For when they said, Send more cops
And even stoned and seventeen I knew
They meant Brains. I’ll admit some mistakes

But when I showed you my new place and
You said it looks haunted, I heard it lacks
content and I had to disagree. I’m scared

how I’ll hold up if this isn’t it, not even a preview.

 
 
Table Manners

Young children and their curious eyes. I’ve seen them,
caged in high chairs or else sitting forward on their knees,
feet tucked under. They play with their food,
chicken nuggets can be dinosaurs, fire trucks, or building
blocks; the bowl of macaroni-cheese centered
on the plate, its golden corona a volcano waiting to be pierced
by the spoon stabbed bluntly from above.
These kids don’t recognize hunger
is a desire that can be sated. They regard food
warily, a distraction from pain, or boredom,
or the sense that nothing could possibly help.

Their eyes as dull as the oversized spoons they hold,
that pull their mouths into flat grins. They forget
about the food in their mouths or on the plate
to recline regally and observe their domain, chewing
when they remember. Jaws ruminate, the swallow
abrupt as a tantrum.
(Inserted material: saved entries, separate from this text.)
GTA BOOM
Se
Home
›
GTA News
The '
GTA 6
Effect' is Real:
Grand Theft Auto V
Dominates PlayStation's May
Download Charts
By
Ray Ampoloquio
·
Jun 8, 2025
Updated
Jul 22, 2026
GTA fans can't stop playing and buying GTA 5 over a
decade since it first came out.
Filled, their eyes turn to clouded glass,
guarded portals to a soul sovereign and absolute
until a server passes with a sizzling steelhead or a crash
of plates captures their interest. Once their gaze finds a focus,
they cannot be restrained; they raise their arms
to be lifted free; they’ll squall till we do it. They’re learning
how we are in the world, that it’s up to you to feed
yourself and to push back from the table when you’ve
had enough. When it’s safe to just look and when you need
to put it in your mouth and swallow it down.